A Multi-class Ride-hailing Service Subsidy System Utilizing Deep Causal Networks
Zhe Yu, Chi Xia, Shaosheng Cao, Lin Zhou
TL;DR
The paper tackles subsidy allocation in multi-class ride-hailing services under confounding in observational data by introducing MulTeNet, a multi-branch neural network that jointly estimates treatment propensity, base conversion rate, and uplift with monotonicity constraints and orthogonal regularization. It integrates MulTeNet with a Model Predictive Control–based optimization to allocate subsidies across service classes and clusters within a fixed budget, using a primal-dual solver and periodic updates to handle modeling errors.

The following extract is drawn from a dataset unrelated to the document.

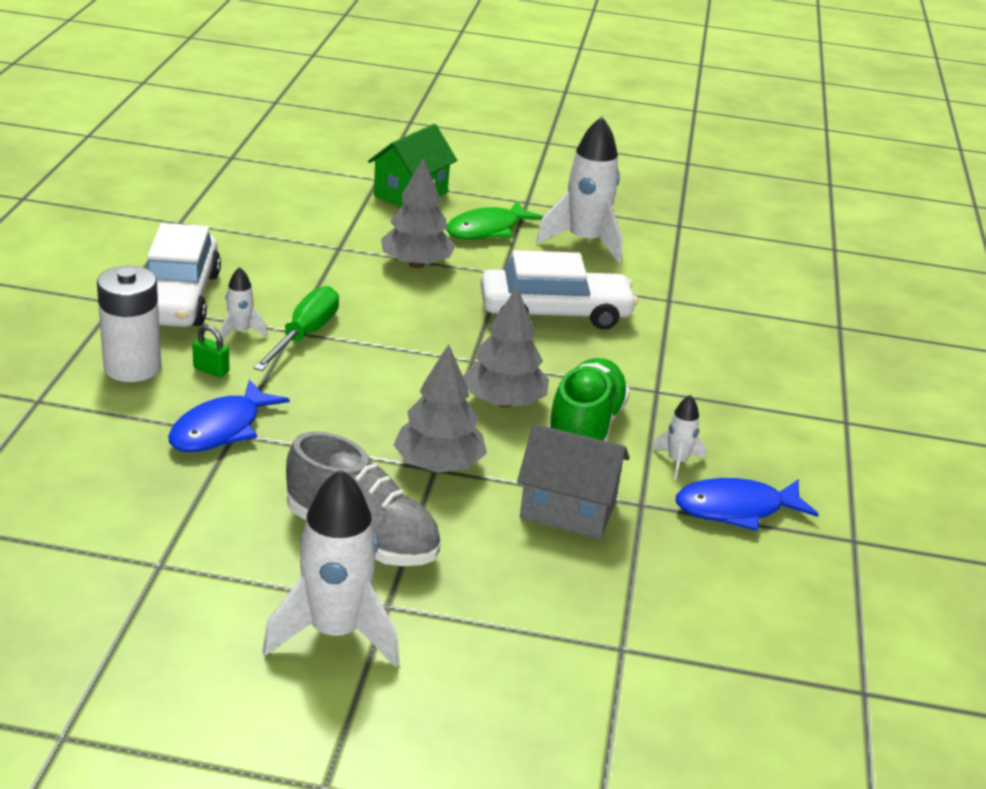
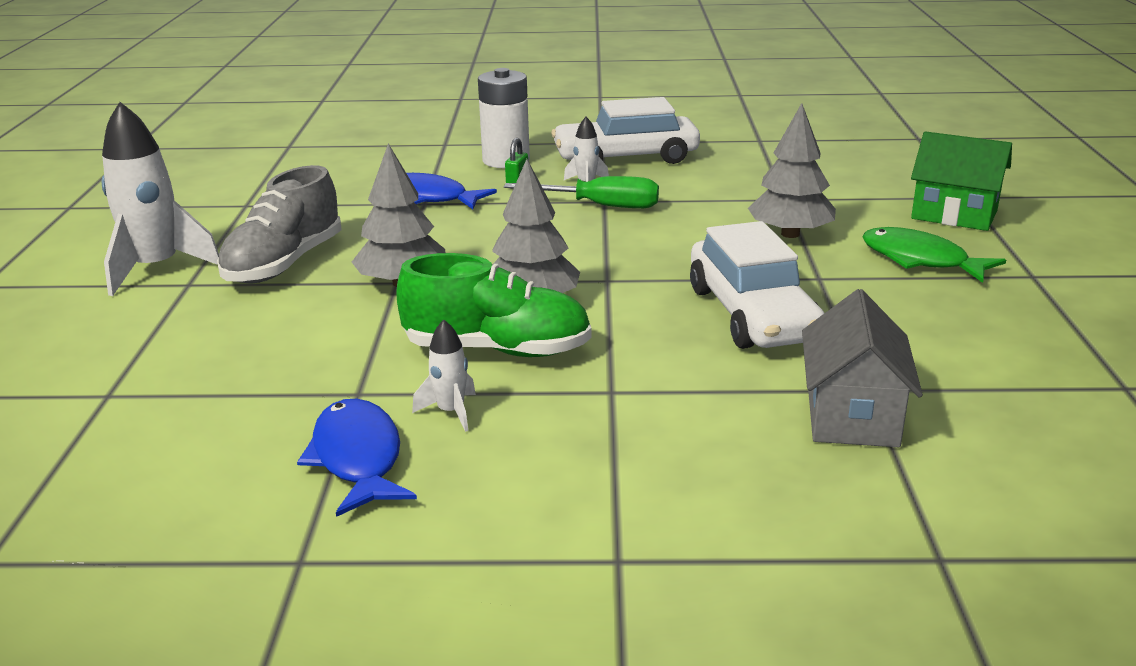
camera: 85 degrees right, 5 degrees down
(568, 510) = (339, 351): grey house -> grey house (851, 416)
(584, 242) = (967, 319): white rocket -> none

Offline training on historical data and online inference with a fairness-aware clustering approach enable real-time, low-latency subsidy decisions delivered via a lookup dictionary. Empirical results on a large-scale dataset show improved uplift metrics (AUUC, QINI) and favorable business outcomes (revenue, orders, ROI) compared with baselines, highlighting practical impact for monetizing subsidy strategies in dynamic ride-hailing markets.
Abstract
In the ride-hailing industry, subsidies are predominantly employed to incentivize consumers to place more orders, thereby fostering market growth. Causal inference techniques are employed to estimate the consumer elasticity with different subsidy levels. However, the presence of confounding effects poses challenges in achieving an unbiased estimate of the uplift effect. We introduce a consumer subsidizing system to capture relationships between subsidy propensity and the treatment effect, which proves effective while maintaining a lightweight online environment.